_Assignment 1_
Give every label that the cuckoo hashing passage uses for a hash table or for a stored value.
_Assignment 2_
Carry on the cuckoo hashing passage, starting after its final sentence.

In a cuckoo hash map, just as in a standard hash map each piece of data is assigned a unique key, and the key is hashed to determine its location in the array. If the location is already occupied by another piece of data, the existing data is "kicked out" (similar to a real-life cuckoo behavior of cuckoo in relation to eggs in the nest) and has to find a new location in the array, using a second hash function. This process continues until all the data has been successfully inserted into the array, or until a maximum number of iterations is reached. An example is illustrated above. Here two hash tables T₀ and T₁ used to store the hashed data. A value A is hashed and inserted in T₀, but as B already occupies this place it is then evicted and an attempt is made to insert it in T₁, this process will repeat until all values are inserted or the rehashing happens to avoid cyclic insertions. This process allows for the avoidance of collisions and it has a significant effect on the performance of the production model.

_Information supplied_
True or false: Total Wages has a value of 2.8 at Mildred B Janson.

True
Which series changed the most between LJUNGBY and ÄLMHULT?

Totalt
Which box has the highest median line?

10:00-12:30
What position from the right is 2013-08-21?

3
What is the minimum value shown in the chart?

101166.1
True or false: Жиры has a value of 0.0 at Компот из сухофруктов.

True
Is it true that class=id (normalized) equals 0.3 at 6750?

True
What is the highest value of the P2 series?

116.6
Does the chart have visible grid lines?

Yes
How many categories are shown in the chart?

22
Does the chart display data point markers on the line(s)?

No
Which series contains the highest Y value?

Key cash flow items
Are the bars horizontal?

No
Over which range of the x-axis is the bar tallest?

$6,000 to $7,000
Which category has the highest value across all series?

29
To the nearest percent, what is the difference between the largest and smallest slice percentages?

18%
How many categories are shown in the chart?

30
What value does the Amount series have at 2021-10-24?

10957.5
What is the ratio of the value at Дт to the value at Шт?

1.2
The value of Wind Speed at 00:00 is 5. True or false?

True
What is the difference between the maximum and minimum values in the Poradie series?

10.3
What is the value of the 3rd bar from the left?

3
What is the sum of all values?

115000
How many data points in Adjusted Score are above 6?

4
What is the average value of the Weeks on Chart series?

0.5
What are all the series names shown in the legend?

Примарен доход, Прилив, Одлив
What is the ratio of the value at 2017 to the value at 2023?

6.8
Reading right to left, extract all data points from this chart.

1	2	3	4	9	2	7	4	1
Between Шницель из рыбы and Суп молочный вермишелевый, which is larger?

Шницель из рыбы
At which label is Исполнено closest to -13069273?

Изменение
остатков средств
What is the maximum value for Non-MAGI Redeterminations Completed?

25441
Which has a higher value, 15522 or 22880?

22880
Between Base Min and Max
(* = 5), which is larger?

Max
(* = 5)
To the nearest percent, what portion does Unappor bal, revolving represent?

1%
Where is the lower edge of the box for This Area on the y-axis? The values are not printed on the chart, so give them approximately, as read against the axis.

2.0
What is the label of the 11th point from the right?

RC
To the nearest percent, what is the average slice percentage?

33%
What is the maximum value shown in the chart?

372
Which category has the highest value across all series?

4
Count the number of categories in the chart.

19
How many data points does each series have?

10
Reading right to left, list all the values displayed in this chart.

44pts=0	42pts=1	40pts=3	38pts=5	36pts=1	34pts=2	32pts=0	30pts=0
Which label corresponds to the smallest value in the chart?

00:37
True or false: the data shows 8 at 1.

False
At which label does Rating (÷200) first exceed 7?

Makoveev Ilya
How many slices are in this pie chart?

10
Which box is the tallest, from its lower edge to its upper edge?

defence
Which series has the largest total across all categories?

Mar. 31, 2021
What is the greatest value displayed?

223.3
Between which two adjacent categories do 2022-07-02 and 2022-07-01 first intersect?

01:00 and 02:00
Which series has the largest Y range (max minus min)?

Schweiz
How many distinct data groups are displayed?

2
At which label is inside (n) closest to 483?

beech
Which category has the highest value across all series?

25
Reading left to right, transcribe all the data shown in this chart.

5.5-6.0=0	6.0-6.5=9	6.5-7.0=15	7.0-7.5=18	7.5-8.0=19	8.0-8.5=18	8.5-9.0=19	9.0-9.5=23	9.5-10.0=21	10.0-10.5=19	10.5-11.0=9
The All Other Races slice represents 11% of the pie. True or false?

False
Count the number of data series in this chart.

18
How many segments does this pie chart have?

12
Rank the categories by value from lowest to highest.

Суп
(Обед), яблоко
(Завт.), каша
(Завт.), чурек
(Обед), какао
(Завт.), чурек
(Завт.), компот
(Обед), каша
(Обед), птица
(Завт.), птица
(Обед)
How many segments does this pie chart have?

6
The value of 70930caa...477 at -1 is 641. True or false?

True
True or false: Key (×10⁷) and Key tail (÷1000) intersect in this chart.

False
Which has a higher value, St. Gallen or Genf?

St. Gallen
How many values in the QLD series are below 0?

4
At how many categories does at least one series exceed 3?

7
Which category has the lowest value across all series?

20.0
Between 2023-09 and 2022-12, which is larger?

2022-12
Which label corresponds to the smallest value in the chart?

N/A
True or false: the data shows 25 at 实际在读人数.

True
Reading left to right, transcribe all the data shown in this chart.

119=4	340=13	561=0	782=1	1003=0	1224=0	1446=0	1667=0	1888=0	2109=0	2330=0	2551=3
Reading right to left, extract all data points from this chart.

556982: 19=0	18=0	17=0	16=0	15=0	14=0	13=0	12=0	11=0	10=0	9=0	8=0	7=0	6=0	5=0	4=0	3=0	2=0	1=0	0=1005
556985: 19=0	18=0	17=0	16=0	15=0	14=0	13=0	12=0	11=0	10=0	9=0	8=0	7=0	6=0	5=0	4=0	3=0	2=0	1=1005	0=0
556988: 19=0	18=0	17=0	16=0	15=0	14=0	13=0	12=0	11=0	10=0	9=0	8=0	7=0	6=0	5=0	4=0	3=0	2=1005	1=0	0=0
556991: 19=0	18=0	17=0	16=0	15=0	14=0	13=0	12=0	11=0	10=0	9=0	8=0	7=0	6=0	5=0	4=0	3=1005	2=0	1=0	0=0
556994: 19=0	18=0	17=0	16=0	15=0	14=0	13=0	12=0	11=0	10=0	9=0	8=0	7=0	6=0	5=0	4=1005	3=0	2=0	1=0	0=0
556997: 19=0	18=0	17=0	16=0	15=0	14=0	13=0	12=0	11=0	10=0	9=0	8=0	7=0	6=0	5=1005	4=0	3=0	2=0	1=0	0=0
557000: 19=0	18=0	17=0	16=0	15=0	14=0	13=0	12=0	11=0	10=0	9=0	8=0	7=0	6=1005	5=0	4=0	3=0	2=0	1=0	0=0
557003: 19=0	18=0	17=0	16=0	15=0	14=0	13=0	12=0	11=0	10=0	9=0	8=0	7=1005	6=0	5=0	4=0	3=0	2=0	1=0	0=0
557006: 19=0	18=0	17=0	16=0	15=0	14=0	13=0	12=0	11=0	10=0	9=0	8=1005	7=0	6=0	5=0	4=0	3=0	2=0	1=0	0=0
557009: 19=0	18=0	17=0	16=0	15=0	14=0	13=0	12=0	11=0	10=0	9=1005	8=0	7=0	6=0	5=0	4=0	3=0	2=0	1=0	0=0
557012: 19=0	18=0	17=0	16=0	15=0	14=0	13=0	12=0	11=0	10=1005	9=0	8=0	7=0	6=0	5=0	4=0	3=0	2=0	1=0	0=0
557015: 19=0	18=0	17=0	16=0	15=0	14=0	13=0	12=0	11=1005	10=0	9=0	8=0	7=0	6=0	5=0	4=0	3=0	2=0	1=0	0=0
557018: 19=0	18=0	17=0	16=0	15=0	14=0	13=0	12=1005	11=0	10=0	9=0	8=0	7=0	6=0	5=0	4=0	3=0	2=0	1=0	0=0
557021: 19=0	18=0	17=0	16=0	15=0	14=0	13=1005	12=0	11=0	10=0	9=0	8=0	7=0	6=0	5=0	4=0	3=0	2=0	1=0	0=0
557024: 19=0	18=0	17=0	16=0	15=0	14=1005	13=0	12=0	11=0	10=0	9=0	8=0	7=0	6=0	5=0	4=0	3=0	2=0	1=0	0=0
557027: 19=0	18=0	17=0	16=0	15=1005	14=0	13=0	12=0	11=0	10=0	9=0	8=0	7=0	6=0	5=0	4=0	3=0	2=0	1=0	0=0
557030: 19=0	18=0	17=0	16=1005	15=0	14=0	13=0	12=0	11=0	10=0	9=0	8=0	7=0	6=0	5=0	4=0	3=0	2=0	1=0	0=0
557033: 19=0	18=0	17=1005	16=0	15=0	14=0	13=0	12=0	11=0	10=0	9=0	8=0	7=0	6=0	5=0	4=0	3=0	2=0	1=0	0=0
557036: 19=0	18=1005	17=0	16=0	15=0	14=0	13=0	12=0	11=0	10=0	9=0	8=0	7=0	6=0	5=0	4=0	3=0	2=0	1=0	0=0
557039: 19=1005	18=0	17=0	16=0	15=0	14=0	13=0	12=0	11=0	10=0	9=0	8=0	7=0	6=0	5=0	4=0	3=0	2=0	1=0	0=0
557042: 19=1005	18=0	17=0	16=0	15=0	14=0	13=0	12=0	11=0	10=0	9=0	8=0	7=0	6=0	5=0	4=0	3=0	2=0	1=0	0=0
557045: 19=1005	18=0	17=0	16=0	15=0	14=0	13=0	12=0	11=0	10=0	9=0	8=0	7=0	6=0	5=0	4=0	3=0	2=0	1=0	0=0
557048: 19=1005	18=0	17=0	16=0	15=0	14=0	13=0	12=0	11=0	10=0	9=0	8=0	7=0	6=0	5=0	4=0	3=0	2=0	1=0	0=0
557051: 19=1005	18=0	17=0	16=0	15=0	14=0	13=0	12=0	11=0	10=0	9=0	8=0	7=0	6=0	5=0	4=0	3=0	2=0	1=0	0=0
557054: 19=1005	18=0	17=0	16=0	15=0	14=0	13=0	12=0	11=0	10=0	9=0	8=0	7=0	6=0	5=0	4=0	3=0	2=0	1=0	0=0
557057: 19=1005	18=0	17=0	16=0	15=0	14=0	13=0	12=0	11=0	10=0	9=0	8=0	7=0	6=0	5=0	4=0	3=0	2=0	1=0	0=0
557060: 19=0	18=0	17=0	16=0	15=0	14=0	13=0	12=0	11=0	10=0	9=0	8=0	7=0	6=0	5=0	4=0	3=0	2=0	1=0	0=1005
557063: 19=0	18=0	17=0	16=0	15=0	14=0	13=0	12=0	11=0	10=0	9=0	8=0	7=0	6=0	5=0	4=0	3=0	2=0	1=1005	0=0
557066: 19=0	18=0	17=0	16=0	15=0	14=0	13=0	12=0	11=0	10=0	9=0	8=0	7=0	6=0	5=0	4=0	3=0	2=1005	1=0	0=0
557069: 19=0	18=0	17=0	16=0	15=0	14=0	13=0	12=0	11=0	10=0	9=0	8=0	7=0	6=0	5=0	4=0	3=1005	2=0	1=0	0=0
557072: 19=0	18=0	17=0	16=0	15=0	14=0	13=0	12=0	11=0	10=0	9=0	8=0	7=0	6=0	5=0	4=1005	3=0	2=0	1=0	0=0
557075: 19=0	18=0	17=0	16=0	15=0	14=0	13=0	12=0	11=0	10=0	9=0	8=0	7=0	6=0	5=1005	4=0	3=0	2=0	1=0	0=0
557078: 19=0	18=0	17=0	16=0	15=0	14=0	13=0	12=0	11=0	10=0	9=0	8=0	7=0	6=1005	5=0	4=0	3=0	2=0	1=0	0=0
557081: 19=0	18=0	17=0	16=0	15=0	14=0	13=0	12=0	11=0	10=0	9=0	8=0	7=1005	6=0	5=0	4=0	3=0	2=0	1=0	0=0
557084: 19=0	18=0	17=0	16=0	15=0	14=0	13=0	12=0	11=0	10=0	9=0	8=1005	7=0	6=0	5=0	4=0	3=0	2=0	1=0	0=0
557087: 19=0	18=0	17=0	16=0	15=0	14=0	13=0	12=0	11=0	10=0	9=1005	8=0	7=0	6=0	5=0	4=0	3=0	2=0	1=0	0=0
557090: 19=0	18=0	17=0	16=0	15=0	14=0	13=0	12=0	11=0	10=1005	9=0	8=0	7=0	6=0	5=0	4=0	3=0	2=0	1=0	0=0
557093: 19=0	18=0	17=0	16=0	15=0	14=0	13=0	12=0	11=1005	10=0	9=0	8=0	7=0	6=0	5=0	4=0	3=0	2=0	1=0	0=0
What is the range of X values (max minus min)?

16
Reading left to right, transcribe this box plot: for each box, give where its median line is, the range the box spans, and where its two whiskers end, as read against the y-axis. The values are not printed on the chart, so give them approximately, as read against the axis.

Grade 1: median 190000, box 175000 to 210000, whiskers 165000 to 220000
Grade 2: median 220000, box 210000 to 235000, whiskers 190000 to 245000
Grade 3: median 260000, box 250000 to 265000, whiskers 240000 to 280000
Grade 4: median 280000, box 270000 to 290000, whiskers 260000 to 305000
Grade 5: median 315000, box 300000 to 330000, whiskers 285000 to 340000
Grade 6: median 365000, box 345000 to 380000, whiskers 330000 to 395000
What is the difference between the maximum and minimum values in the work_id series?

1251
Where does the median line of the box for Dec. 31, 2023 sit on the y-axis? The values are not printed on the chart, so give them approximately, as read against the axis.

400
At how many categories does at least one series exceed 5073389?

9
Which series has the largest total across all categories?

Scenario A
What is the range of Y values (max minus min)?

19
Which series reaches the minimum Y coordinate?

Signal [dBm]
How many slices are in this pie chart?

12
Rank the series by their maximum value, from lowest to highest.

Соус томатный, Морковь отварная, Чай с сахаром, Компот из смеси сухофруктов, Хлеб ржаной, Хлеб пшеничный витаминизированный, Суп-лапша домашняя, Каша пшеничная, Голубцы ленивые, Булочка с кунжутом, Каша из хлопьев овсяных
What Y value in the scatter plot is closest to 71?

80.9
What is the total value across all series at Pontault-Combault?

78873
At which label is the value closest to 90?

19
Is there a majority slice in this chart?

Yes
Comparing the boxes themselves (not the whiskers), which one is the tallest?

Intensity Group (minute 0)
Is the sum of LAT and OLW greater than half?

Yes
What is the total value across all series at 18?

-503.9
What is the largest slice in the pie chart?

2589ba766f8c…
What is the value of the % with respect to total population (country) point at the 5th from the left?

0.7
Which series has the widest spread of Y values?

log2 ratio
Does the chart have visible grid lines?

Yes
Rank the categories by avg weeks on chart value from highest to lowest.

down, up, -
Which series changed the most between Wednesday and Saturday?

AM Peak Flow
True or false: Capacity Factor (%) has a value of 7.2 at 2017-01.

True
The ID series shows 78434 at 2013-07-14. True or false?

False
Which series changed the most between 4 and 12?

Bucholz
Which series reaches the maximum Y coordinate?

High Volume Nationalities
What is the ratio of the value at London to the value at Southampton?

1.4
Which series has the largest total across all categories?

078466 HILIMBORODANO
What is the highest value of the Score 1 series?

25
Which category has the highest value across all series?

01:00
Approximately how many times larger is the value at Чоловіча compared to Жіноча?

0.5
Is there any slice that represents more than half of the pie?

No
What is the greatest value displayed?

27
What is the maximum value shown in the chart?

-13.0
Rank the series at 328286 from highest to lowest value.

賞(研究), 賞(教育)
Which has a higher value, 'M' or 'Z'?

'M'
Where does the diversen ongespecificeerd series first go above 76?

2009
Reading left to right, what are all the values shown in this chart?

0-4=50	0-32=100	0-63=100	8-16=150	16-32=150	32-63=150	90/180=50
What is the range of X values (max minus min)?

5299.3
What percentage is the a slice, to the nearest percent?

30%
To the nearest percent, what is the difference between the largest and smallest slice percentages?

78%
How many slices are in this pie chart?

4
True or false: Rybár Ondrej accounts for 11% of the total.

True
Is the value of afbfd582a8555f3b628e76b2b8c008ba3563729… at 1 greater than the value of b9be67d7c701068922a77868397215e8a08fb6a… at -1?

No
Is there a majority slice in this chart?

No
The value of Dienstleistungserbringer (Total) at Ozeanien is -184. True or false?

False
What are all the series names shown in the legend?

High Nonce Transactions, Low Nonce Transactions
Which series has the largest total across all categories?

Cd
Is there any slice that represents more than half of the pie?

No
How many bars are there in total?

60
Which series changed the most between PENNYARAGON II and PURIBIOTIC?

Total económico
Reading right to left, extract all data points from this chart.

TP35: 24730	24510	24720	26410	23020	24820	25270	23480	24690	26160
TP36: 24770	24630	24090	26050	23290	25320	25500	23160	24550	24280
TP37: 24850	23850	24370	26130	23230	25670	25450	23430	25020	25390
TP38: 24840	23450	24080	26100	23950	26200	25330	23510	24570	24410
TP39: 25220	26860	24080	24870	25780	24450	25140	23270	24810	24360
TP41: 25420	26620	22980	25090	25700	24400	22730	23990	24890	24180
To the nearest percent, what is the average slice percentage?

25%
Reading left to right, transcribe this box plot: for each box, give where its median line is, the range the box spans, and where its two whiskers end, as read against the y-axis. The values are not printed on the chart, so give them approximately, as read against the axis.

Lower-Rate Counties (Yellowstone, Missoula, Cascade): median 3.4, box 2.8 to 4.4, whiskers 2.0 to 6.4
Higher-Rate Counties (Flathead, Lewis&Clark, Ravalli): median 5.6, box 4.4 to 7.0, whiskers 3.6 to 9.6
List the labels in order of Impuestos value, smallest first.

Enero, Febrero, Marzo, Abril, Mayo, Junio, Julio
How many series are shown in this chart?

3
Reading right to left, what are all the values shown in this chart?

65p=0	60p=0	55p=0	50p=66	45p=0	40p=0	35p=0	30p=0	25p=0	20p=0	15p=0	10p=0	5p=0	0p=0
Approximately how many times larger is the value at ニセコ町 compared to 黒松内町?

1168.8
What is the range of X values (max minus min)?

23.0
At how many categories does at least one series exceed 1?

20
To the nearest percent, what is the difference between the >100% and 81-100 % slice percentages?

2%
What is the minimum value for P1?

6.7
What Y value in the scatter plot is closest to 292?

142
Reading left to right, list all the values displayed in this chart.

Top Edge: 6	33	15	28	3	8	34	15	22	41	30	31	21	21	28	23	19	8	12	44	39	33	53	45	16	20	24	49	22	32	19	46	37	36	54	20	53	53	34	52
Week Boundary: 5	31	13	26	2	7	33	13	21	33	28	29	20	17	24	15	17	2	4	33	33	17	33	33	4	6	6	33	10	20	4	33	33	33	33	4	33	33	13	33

_Response area 1_
T₀, T₁, A, B

_Response area 2_
To complete their embedding system design researchers added a few bells and whistles to further optimize the process, in particular, to cut the memory requirement that hashing would require:

• A probabilistic filter to filter IDs in the hashmap.  Since an important observation is that in data from TikTok IDs are long-tail distributed, where popular IDs may occur millions of times while the unpopular ones appear no more than ten times, there is a reasonable assumption to be made that they will not affect the final model quality and therefore can be cleared.
• An ID existence timer that controls the erasure of old and stale IDs. This could possibly be due to a user that is no longer active, or a short video that is out-of-date. Storing embeddings for these IDs could not help the model in any way so it is sensible to clear the memory.

Online Training

Now as we learned how the data is represented inside the model we need to understand how it is trained and updated. The overall diagram of the Monolith online training architecture can be found below:

It looks complicated but actually, it all revolves around a very simple process that is the basis for the larger architecture and that drives the core of the overall training architecture.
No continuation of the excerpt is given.